You also get all the Solaris goodies along with it (DTrace, ZFS, network virtualization [via CrossBow], etc). Who knows? You may even like it! Java is Java, so that shouldn't pose any issues.
you'll probably have to rewrite a big part of your scripts (user creations, service launch) as it is probably different in CentOS and OpenSolaris.
as previously written, ask your customer to install the GNU tools so you'll have less work to rewrite your scripts.
os configuration files may also not be in the same format, you'll need to check.
your tar.gz file should be extractable without troubles, but again you will have less surprises if you use GNU tools. some unix OS have tar with some limitations
Any previous experience on this.
(maybe a little offtopic)
we package and distribute our java/tomcat/postgresql/unix application with all binaries referenced in our scripts. this implies to have 1 build system for each OS we support, this implie we support our application but also external binaries, but in the end we do not have bad surprises # customers.

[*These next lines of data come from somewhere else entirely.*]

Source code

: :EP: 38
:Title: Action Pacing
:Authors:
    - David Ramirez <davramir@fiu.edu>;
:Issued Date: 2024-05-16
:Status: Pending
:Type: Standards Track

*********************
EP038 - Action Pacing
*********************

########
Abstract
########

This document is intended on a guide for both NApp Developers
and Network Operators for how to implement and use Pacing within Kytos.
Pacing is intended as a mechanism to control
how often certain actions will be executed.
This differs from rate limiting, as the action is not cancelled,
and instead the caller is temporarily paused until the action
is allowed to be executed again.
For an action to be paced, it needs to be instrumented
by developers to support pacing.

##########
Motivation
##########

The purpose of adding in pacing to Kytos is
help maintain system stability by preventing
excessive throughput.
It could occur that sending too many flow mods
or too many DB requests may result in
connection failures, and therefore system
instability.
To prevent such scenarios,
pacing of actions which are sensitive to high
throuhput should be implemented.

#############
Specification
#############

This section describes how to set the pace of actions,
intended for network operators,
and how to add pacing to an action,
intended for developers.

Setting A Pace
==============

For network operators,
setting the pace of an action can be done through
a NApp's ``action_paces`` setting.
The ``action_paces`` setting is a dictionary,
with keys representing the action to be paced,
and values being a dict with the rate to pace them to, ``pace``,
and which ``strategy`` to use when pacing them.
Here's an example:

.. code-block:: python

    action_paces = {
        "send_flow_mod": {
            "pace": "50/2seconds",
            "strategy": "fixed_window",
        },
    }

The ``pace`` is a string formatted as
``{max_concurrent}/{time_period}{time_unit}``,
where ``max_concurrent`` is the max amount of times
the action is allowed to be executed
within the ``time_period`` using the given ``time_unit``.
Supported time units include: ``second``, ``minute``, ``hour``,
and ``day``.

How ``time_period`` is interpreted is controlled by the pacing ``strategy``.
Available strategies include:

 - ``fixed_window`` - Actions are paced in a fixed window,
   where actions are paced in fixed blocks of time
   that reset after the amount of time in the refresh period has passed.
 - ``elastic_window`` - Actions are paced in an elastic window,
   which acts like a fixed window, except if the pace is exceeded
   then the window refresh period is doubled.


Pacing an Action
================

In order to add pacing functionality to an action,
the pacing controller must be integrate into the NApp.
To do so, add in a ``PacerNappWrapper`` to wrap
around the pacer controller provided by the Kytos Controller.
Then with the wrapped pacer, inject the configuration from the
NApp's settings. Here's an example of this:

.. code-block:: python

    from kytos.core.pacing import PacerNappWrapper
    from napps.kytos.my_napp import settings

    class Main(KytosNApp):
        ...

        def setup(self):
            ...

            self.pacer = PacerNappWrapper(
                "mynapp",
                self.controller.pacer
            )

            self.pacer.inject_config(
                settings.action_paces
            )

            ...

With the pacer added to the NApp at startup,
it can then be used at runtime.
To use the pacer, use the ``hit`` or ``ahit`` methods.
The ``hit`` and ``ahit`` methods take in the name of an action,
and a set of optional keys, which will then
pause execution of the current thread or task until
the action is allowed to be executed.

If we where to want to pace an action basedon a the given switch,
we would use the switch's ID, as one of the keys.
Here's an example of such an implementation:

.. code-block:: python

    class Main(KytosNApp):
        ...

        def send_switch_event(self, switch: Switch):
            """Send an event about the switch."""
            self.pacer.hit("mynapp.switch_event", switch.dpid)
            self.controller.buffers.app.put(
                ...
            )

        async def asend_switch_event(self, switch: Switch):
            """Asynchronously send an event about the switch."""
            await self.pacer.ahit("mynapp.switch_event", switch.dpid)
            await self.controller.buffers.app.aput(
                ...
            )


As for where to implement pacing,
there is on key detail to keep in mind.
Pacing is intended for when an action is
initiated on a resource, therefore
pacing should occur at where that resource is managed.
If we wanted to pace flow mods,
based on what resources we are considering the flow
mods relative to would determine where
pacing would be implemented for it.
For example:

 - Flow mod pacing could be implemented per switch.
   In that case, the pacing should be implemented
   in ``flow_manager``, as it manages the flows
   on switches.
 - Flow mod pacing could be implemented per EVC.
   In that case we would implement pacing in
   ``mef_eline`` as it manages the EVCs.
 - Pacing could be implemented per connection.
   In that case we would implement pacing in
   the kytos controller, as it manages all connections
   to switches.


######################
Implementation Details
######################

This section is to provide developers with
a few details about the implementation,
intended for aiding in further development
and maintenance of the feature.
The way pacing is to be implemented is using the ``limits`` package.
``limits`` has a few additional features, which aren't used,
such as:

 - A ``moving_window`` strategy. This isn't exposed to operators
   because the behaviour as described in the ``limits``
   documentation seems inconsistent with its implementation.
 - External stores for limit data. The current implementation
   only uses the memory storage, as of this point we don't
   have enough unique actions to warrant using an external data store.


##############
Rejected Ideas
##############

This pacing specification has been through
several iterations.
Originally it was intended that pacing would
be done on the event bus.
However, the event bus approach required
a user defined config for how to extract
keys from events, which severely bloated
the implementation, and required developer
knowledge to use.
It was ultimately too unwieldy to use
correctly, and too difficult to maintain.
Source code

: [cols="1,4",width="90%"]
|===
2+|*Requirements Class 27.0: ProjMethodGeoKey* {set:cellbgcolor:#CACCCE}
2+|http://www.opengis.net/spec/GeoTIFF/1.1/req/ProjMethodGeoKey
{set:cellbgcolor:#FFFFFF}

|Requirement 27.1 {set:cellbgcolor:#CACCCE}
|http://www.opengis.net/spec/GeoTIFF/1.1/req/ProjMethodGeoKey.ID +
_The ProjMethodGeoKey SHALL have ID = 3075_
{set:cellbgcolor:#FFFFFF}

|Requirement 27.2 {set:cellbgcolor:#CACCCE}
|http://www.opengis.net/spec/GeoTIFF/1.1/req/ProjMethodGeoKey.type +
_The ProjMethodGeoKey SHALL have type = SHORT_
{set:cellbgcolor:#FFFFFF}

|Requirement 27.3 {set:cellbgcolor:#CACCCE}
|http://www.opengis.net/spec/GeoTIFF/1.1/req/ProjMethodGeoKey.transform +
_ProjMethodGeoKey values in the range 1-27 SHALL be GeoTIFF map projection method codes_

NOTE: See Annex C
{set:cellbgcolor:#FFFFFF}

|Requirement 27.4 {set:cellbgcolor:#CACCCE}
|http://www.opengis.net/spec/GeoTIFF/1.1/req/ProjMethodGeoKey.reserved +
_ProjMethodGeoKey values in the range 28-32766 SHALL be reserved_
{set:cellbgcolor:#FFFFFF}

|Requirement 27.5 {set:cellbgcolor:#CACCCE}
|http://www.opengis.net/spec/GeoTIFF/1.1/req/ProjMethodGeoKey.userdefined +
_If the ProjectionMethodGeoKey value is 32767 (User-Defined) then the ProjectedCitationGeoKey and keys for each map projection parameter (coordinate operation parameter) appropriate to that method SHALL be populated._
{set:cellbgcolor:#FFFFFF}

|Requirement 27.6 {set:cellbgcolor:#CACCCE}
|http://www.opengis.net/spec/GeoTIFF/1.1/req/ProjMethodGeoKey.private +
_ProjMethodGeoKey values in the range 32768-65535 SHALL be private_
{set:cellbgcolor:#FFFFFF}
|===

we also ask them to do all root operations (user creation, directory creation, sendmail config, system tuning) before we install the application.
we have written shutdown / startup scripts for all supported OS, and their installation is the only thing we do in root on the customer machine.
Beside the fact that you're a troll, somebody just said above that (Open)Solaris has:
- ZFS
- DTrace
We can understand that you are afraid of not losing your RHCE job, but you just proved me once again that my decision as an employer to ignore all the certifications when interviewing people was a good one. It seems that a large percentage of such people (especially in the Microsoft world) are not so... open-minded, to put it nicely.